Ora il punto significativo è che l’adozione dell’ebraico, come l’alyà furono decisi. Non avvennero spontaneamente, furono il frutto di una scelta. E’ un carattere generale della storia ebraica il suo non svolgersi nei momenti capitali “naturalmente”, ma per via di decisioni, rotture, scelte difficili. Questo è vero della nostra storia sacra (il lekh lekha di Abramo, l’esodo dall’Egitto, l’istituzione del regno sono alcune di queste scelte), ma è vero anche della storia profana e più documentata, dalla resistenza all’ellenizzazione che celebriamo a Pesach a quella al cristianesimo e poi all’Islam che è stata determinante per il nostro destino negli ultimi venti secoli, fino naturalmente al sionismo e alla costruzione dello stato di Israele.
Questa determinazione antica passa e permanente passa anche da sempre e consapevolmente per il linguaggio: i nostri saggi hanno affermato che i discendenti di Jaakov poterono uscire dall’Egitto anche perché “avevano mantenuto nomi ebraici”. Niente è più personale di un nome proprio, sembrerebbe; ma allo stesso tempo esso è spia di una forma di vita collettiva, di un rapporto con la realtà.
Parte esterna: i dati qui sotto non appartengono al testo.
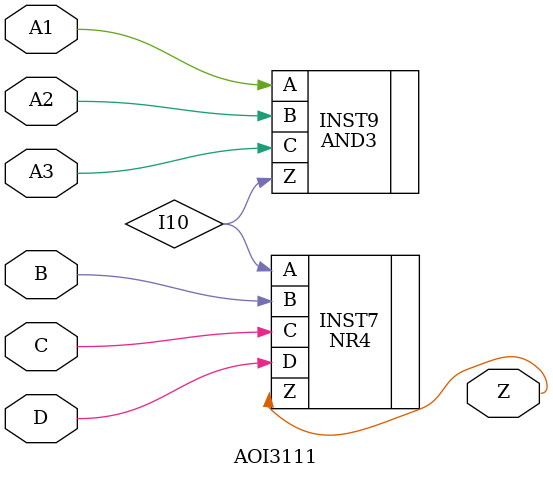
<source format=v>
`timescale 1 ns / 100 ps

/* Created by DB2VERILOG Version 1.2.0.2 on Fri Aug  5 11:13:29 1994 */
/* module compiled from "lsl2db 4.0.3" run */

module AOI3111 (A1, A2, A3, B, C, D, Z);
input  A1, A2, A3, B, C, D;
output Z;
NR4 INST7 (.A(I10), .B(B), .C(C), .D(D), .Z(Z));
AND3 INST9 (.A(A1), .B(A2), .C(A3), .Z(I10));

endmodule


</source>
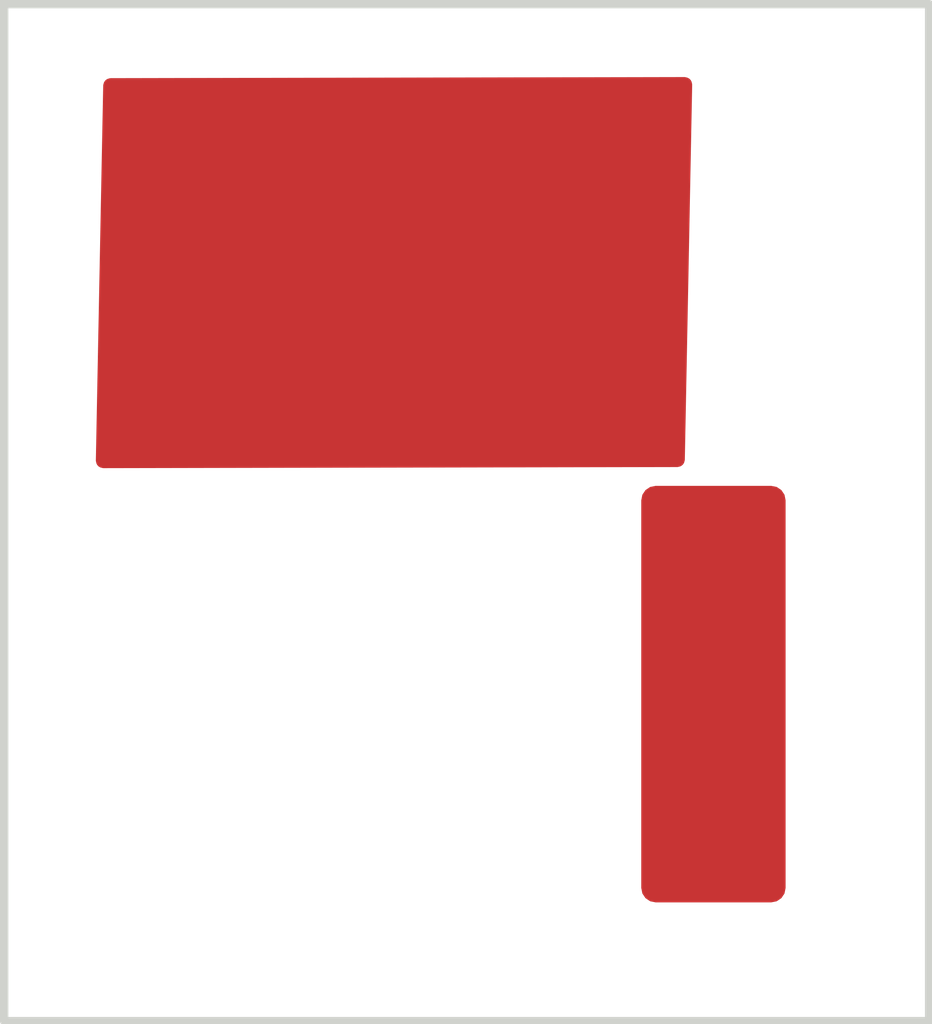
<source format=kicad_pcb>
(kicad_pcb (version 20230620) (generator pcbnew)

  (general
    (thickness 0.8)
  )

  (paper "A4")
  (layers
    (0 "F.Cu" signal)
    (1 "In1.Cu" signal)
    (2 "In2.Cu" signal)
    (31 "B.Cu" signal)
    (32 "B.Adhes" user "B.Adhesive")
    (33 "F.Adhes" user "F.Adhesive")
    (34 "B.Paste" user)
    (35 "F.Paste" user)
    (36 "B.SilkS" user "B.Silkscreen")
    (37 "F.SilkS" user "F.Silkscreen")
    (38 "B.Mask" user)
    (39 "F.Mask" user)
    (40 "Dwgs.User" user "User.Drawings")
    (41 "Cmts.User" user "User.Comments")
    (42 "Eco1.User" user "User.Eco1")
    (43 "Eco2.User" user "User.Eco2")
    (44 "Edge.Cuts" user)
    (45 "Margin" user)
    (46 "B.CrtYd" user "B.Courtyard")
    (47 "F.CrtYd" user "F.Courtyard")
    (48 "B.Fab" user)
    (49 "F.Fab" user)
  )

  (setup
    (stackup
      (layer "F.SilkS" (type "Top Silk Screen"))
      (layer "F.Paste" (type "Top Solder Paste"))
      (layer "F.Mask" (type "Top Solder Mask") (thickness 0.01))
      (layer "F.Cu" (type "copper") (thickness 0.035))
      (layer "dielectric 1" (type "prepreg") (thickness 0.1) (material "FR4") (epsilon_r 4.5) (loss_tangent 0.02))
      (layer "In1.Cu" (type "copper") (thickness 0.035))
      (layer "dielectric 2" (type "core") (thickness 0.44) (material "FR4") (epsilon_r 4.5) (loss_tangent 0.02))
      (layer "In2.Cu" (type "copper") (thickness 0.035))
      (layer "dielectric 3" (type "prepreg") (thickness 0.1) (material "FR4") (epsilon_r 4.5) (loss_tangent 0.02))
      (layer "B.Cu" (type "copper") (thickness 0.035))
      (layer "B.Mask" (type "Bottom Solder Mask") (thickness 0.01))
      (layer "B.Paste" (type "Bottom Solder Paste"))
      (layer "B.SilkS" (type "Bottom Silk Screen"))
      (copper_finish "None")
      (dielectric_constraints no)
    )
    (pad_to_mask_clearance 0)
    (pcbplotparams
      (layerselection 0x00310fc_ffffffff)
      (plot_on_all_layers_selection 0x0000000_00000000)
      (disableapertmacros false)
      (usegerberextensions true)
      (usegerberattributes false)
      (usegerberadvancedattributes false)
      (creategerberjobfile false)
      (dashed_line_dash_ratio 12.000000)
      (dashed_line_gap_ratio 3.000000)
      (svgprecision 6)
      (plotframeref false)
      (viasonmask false)
      (mode 1)
      (useauxorigin false)
      (hpglpennumber 1)
      (hpglpenspeed 20)
      (hpglpendiameter 15.000000)
      (pdf_front_fp_property_popups true)
      (pdf_back_fp_property_popups true)
      (dxfpolygonmode true)
      (dxfimperialunits false)
      (dxfusepcbnewfont true)
      (psnegative false)
      (psa4output false)
      (plotreference true)
      (plotvalue false)
      (plotinvisibletext false)
      (sketchpadsonfab false)
      (subtractmaskfromsilk true)
      (outputformat 1)
      (mirror false)
      (drillshape 0)
      (scaleselection 1)
      (outputdirectory "production")
    )
  )

  (property "PROJECT_ID" "726")
  (property "PROJECT_NAME" "sbm-swappable-battery-module")
  (property "PROJECT_NUMBER" "1743")
  (property "PROJECT_VERSION" "V1.0.0")

  (net 0 "")
  (net 1 "A")
  (net 2 "B")

  (footprint "lib:SolderWirePad_1x01_SMD_2.9x7.8mm" (layer "F.Cu") (at 43.415695 32.455979))

  (footprint "lib:SolderWirePad_1x01_SMD_2.9x7.8mm" (layer "F.Cu") (at 36.750695 25.759979 -90))

  (gr_rect (start 30.638641 20.033393) (end 47.301417 38.344136)
    (stroke (width 0.15) (type default)) (fill none) (layer "Edge.Cuts") (tstamp 95593e1f-5d4b-498b-a07b-44ed17522f54))

  (zone (net 1) (net_name "A") (layer "F.Cu") (tstamp 529fe1ce-df30-480a-99f3-dacacf3a1338) (hatch edge 0.5)
    (priority 1)
    (connect_pads yes (clearance 0.127))
    (min_thickness 0.127) (filled_areas_thickness no)
    (fill yes (thermal_gap 0.5) (thermal_bridge_width 0.5) (smoothing fillet) (radius 0.127))
    (polygon
      (pts
        (xy 32.425429 21.365684)
        (xy 32.287681 28.387628)
        (xy 42.897681 28.367628)
        (xy 43.035429 21.345684)
      )
    )
    (filled_polygon
      (layer "F.Cu")
      (pts
        (xy 42.913717 21.3481)
        (xy 42.953588 21.358856)
        (xy 42.981891 21.375396)
        (xy 43.00477 21.398683)
        (xy 43.020809 21.42728)
        (xy 43.030854 21.467328)
        (xy 43.03272 21.483759)
        (xy 42.900278 28.235242)
        (xy 42.897893 28.251158)
        (xy 42.886857 28.289852)
        (xy 42.870555 28.317294)
        (xy 42.847837 28.339613)
        (xy 42.820109 28.355427)
        (xy 42.781224 28.365775)
        (xy 42.765269 28.367877)
        (xy 32.425782 28.387367)
        (xy 32.409386 28.38521)
        (xy 32.384958 28.37862)
        (xy 32.369522 28.374456)
        (xy 32.341218 28.357915)
        (xy 32.318339 28.334628)
        (xy 32.3023 28.306032)
        (xy 32.292254 28.265981)
        (xy 32.290389 28.249556)
        (xy 32.422832 21.498062)
        (xy 32.425214 21.482162)
        (xy 32.436253 21.443456)
        (xy 32.452552 21.416019)
        (xy 32.475274 21.393696)
        (xy 32.502997 21.377885)
        (xy 32.541891 21.367535)
        (xy 32.557834 21.365434)
        (xy 42.897332 21.345944)
      )
    )
  )
)

</source>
Ogni linguaggio può certamente esprimere qualunque cosa, lo si sa bene in Israele dove con le stesse radici di trenta secoli fa si parla di fisica nucleare o di Internet e di marketing. Ma la ricerca linguistica conferma che i diversi linguaggi filtrano in maniera diversa la realtà, sottolineandone caratteristiche diverse, e dunque interagendo con la forma di vita che li esprime.
L’ebraico, la sua lunga esistenza, è anche frutto della decisione di Israele a conservarlo come un tesoro e farlo sempre rivivere; ma Israele, la cultura ebraica, il suo modo sottile di analizzare il mondo, la sua attenzione alle relazioni e alla responsabilità, la sensibilità alle piccole ma decisive ambiguità del reale e delle azioni umane, hanno certamente a che fare con la struttura radicale dell’ebraico, con la sua scrittura consonantica, con l’edificio complesse ed elegante dei “modi” verbali, con l’essenzialità dei suoi tempi/aspetti, con la logica degli schemi vocalici che modificano il senso delle radici, con una certa naturale laconicità densa del suo stile. Voluto e conservato da Israele, l’ebraico lo identifica e lo conserva.